Neural Networks from Scratch
For my CS 499 independent study, I implemented a neural network engine using only NumPy. The goal was to understand the fundamentals without relying on frameworks like PyTorch or TensorFlow.
A neural network consists of layers of neurons. Each neuron computes a weighted sum of its inputs, adds a bias, and applies an activation function. Forward propagation computes the network output by passing input through each layer sequentially. I represented layers as matrices of weights and vectors of biases.
Activation functions introduce non-linearity. I implemented sigmoid, tanh, ReLU, and softmax. Sigmoid squashes values between 0 and 1. ReLU is zero for negative inputs and the identity for positive inputs. Softmax converts a vector of numbers into probabilities that sum to one.
Training requires backpropagation - computing gradients of the loss with respect to each parameter using the chain rule. The chain rule states that the derivative of a composition is the product of derivatives. For a multi-layer network, gradients propagate backward from the output layer to the input layer.

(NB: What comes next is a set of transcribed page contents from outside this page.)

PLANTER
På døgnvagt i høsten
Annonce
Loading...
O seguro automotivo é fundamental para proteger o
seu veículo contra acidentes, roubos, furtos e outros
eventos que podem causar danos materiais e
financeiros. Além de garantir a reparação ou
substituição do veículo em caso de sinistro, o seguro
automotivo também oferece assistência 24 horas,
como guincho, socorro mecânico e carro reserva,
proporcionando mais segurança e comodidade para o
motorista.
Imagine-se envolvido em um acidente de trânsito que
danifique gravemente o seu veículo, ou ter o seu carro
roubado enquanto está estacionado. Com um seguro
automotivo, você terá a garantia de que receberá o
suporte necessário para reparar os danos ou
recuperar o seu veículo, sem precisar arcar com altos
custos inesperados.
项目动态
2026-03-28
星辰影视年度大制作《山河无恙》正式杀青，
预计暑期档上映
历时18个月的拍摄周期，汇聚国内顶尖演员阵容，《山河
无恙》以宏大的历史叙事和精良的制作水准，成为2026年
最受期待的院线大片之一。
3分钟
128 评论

Loss functions measure how far the network’s predictions are from the true values. Mean squared error is common for regression. Cross-entropy loss is used for classification. The optimizer updates weights using the gradients - stochastic gradient descent is simple, while Adam adds momentum and adaptive learning rates.
Vectorization is critical for performance. Instead of looping over examples, I compute operations on entire matrices at once. NumPy’s broadcasting rules handle different shapes automatically. This makes Python code run fast because the heavy lifting happens in optimized C libraries.

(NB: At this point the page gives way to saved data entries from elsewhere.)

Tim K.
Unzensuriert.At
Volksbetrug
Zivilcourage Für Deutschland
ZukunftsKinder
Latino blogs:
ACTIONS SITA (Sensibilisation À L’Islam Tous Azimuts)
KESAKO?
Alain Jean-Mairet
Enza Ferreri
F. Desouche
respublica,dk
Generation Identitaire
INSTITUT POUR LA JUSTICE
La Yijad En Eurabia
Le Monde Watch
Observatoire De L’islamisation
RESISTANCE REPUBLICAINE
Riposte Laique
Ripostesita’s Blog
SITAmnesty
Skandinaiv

I implemented feedforward networks for classification, convolutional neural networks (CNNs) for images, and recurrent neural networks (RNNs) for sequences. CNNs use convolutional layers that slide filters over the input, detecting features at different positions. RNNs maintain hidden state that carries information across time steps.
Training without GPU acceleration is slow, but it forces you to understand the computational cost of each operation. Every matrix multiplication, every activation function call, every gradient computation adds up. This understanding helps when using frameworks - you know what operations are expensive and which optimizations matter.